Top of Text under study

For our purposes here we are interested in Clausewitz’s concept of cohesion as it pertains to this first point, the physical and moral cohesive elements of political communities, how cohesion acts in effect as a sliding scale of ever increasing (or deceasing) concentration, integration and organization of a political community.
This is a very useful elucidation by seydlitz89, regardless if one favors Clausewitz or Sun Tzu or is altogether indifferent to military-strategic concerns and are more interested in broad questions of political philosophy and social policy.
Furthermore, I think Clausewitz’s speculations on cohesion were, like many of his systemic perceptions in On War, remarkably farsighted and intuitively rooted in a scientific reality that was unknown and untestable in his day. The conservative and eponymous scholar, Paul Johnson noted in his book Birth of the Modern that the 1820’s represented a time of great intellectual ferment when the arts, humanities and sciences were not yet compartmentalized, professionalized and estranged from one another. To paraphrase Johnson, it was still an era when a scientist like Faraday and an artist ( probably Harriet Jane Moore) could and did have a productive conversation about the properties of light in complete seriousness. As an intellectual, Clausewitz shared that zeitgeist.

Bottom of Text under study

• [Work task A]:
In the passage on Clausewitz and cohesion, what book by Paul Johnson is named?
• [Work task B]:
Continue the passage on Clausewitz and cohesion from its last sentence.

Top of Provided records

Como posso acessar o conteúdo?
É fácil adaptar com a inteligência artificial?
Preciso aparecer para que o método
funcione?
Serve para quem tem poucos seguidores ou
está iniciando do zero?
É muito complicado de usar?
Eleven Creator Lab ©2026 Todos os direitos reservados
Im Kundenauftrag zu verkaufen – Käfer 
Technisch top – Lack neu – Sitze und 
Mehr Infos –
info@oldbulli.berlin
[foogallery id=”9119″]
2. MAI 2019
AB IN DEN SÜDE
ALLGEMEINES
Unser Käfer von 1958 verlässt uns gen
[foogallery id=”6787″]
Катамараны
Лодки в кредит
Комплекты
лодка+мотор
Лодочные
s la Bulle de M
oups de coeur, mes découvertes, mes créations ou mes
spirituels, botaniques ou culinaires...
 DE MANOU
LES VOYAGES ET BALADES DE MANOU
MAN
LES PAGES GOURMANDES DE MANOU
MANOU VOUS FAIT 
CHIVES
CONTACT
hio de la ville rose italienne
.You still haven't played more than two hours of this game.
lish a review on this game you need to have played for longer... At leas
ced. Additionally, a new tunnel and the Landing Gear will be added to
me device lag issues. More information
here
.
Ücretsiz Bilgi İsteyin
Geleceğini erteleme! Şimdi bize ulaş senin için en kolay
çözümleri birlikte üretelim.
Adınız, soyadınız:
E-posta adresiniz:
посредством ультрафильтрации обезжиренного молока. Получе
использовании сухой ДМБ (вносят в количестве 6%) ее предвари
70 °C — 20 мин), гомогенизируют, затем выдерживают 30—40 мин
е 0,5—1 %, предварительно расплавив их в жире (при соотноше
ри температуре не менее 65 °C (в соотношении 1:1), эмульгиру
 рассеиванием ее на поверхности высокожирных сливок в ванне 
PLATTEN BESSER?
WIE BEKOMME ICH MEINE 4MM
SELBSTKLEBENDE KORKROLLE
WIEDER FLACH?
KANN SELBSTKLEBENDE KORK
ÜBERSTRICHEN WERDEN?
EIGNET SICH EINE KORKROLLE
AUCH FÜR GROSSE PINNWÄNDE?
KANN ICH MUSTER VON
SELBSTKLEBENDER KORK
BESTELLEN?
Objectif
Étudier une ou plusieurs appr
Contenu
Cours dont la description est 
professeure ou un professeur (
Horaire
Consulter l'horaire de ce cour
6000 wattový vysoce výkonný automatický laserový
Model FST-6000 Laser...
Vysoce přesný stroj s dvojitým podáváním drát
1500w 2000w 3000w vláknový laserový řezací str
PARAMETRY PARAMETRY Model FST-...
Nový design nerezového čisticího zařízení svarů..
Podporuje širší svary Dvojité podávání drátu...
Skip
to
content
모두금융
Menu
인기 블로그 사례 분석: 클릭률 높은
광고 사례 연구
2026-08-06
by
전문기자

Bottom of Provided records
Top of Provided records

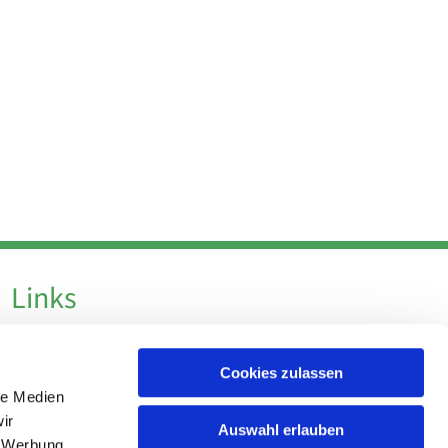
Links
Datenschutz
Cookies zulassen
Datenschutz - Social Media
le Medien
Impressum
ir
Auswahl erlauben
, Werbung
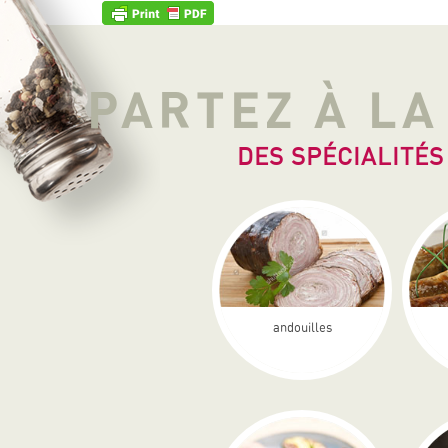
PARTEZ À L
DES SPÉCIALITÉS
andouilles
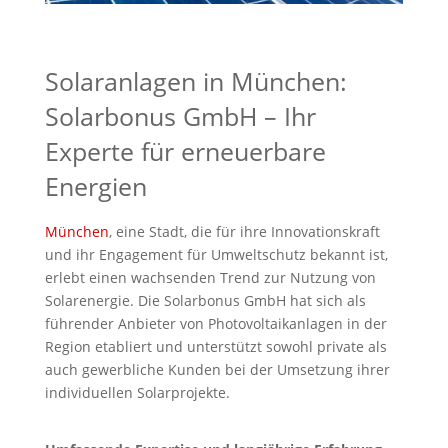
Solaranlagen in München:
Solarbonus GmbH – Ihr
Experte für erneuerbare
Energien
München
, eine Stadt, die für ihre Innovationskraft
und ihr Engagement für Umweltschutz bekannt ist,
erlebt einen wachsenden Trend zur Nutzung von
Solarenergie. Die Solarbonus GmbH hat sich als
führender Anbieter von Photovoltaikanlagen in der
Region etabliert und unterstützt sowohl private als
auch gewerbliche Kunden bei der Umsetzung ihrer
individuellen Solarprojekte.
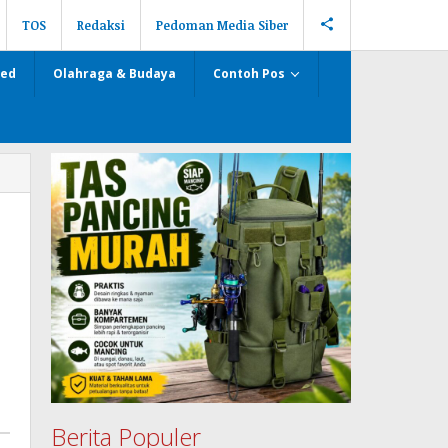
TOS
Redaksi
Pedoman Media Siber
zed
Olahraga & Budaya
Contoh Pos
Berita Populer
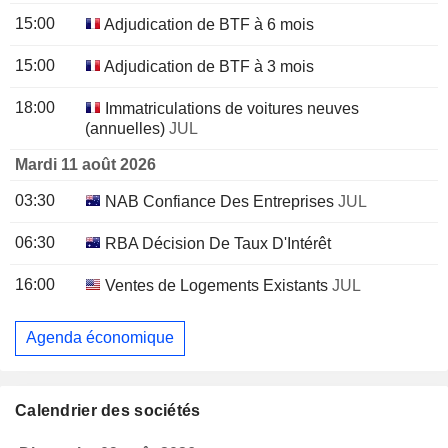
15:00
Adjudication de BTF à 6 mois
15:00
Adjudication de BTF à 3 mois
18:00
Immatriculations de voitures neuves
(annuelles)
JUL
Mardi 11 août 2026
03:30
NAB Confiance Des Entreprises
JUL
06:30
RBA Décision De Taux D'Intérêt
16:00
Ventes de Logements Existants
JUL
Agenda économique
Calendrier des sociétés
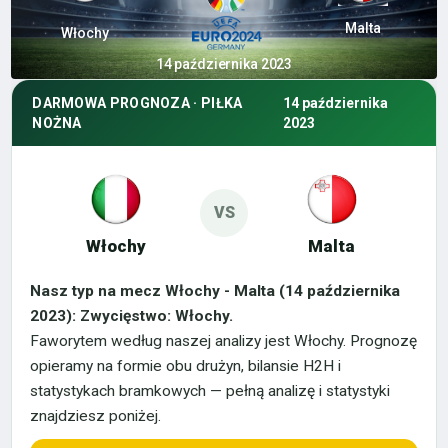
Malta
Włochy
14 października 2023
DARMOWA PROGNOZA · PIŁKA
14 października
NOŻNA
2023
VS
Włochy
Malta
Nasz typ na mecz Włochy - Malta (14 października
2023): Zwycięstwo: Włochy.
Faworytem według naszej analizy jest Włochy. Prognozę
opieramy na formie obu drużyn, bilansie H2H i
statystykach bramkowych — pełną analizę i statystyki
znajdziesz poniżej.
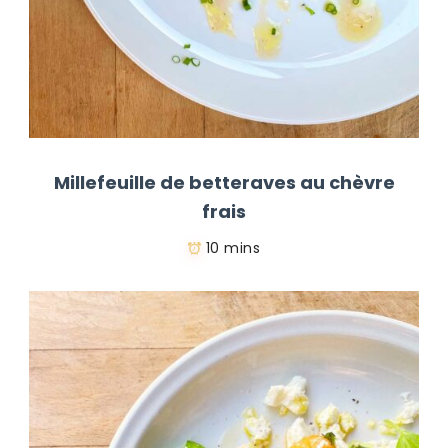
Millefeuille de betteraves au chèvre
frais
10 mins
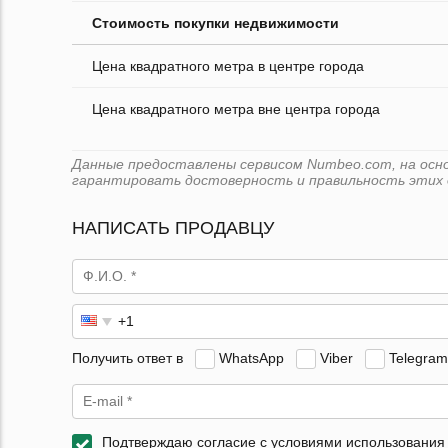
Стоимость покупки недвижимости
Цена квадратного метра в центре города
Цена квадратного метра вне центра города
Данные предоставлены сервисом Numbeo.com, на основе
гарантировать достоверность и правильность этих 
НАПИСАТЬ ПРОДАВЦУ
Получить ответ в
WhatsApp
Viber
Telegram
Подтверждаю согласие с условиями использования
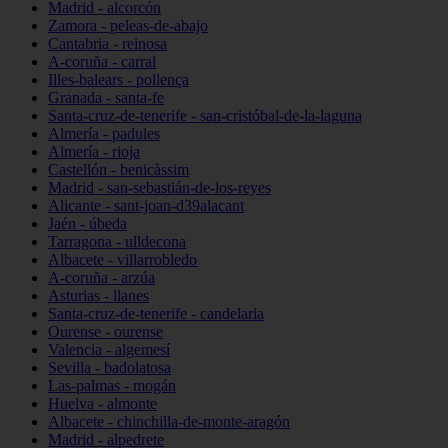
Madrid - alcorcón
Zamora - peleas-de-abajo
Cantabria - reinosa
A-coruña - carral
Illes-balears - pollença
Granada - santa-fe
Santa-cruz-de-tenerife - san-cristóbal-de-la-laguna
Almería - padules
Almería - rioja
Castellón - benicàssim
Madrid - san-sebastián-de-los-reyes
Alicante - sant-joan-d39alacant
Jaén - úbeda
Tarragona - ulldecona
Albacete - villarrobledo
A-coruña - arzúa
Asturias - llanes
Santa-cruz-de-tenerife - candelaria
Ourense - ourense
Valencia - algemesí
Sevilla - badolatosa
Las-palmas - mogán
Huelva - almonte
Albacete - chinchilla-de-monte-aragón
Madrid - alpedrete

Bottom of Provided records

• [Answer box A]:
Birth of the Modern.

• [Answer box B]:
In a military frame of reference, the concept of “cohesion” brings to mind the Greek-Macedonian Phalanx as a representative example
but the phenomena appears not merely in military tactics or in human social relations but throughout the animal kingdom. Howard Bloom, the popular science writer using a sociobiological perspective, used “Spartanism” and “Phalanx” as metaphors for documented behaviors of creatures as disparate as bacteria, baboons and hard shell Baptists. “Groups under threat, constrict” Bloom wrote in Global Brain and this characteristic of cohesion appears to apply even when the groups are not sentient. Network theorists and scientists can explain collective behavior in terms of “strong” and “weak” ties, nodes and hubs and resilience, including emergent behavior of systems are not even alive.
Cohesion is an aspect of the natural world.